Problem requirements. Print the listing below in its entirety, character for character.

Material to process.
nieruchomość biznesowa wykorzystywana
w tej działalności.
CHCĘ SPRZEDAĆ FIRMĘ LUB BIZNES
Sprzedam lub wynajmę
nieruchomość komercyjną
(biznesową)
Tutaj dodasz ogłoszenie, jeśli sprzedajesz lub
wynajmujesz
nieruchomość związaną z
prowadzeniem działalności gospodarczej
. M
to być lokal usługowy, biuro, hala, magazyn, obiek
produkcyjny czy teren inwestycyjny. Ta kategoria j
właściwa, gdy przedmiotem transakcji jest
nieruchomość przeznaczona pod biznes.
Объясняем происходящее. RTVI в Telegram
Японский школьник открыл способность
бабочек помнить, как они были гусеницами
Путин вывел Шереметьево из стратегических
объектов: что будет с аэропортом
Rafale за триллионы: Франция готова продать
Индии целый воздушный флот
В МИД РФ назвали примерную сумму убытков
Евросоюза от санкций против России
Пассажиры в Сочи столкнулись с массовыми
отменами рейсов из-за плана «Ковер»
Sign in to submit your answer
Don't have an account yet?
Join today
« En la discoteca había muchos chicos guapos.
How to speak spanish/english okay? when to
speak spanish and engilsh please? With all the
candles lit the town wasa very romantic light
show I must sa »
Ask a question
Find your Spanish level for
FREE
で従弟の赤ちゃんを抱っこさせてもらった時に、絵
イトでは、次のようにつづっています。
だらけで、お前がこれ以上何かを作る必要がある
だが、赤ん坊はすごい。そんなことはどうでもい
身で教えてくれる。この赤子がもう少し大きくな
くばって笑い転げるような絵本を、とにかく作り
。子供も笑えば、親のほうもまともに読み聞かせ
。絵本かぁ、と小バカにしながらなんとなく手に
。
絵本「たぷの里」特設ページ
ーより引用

Answer to this exercise.
nieruchomość biznesowa wykorzystywana
w tej działalności.
CHCĘ SPRZEDAĆ FIRMĘ LUB BIZNES
Sprzedam lub wynajmę
nieruchomość komercyjną
(biznesową)
Tutaj dodasz ogłoszenie, jeśli sprzedajesz lub
wynajmujesz
nieruchomość związaną z
prowadzeniem działalności gospodarczej
. M
to być lokal usługowy, biuro, hala, magazyn, obiek
produkcyjny czy teren inwestycyjny. Ta kategoria j
właściwa, gdy przedmiotem transakcji jest
nieruchomość przeznaczona pod biznes.
Объясняем происходящее. RTVI в Telegram
Японский школьник открыл способность
бабочек помнить, как они были гусеницами
Путин вывел Шереметьево из стратегических
объектов: что будет с аэропортом
Rafale за триллионы: Франция готова продать
Индии целый воздушный флот
В МИД РФ назвали примерную сумму убытков
Евросоюза от санкций против России
Пассажиры в Сочи столкнулись с массовыми
отменами рейсов из-за плана «Ковер»
Sign in to submit your answer
Don't have an account yet?
Join today
« En la discoteca había muchos chicos guapos.
How to speak spanish/english okay? when to
speak spanish and engilsh please? With all the
candles lit the town wasa very romantic light
show I must sa »
Ask a question
Find your Spanish level for
FREE
で従弟の赤ちゃんを抱っこさせてもらった時に、絵
イトでは、次のようにつづっています。
だらけで、お前がこれ以上何かを作る必要がある
だが、赤ん坊はすごい。そんなことはどうでもい
身で教えてくれる。この赤子がもう少し大きくな
くばって笑い転げるような絵本を、とにかく作り
。子供も笑えば、親のほうもまともに読み聞かせ
。絵本かぁ、と小バカにしながらなんとなく手に
。
絵本「たぷの里」特設ページ
ーより引用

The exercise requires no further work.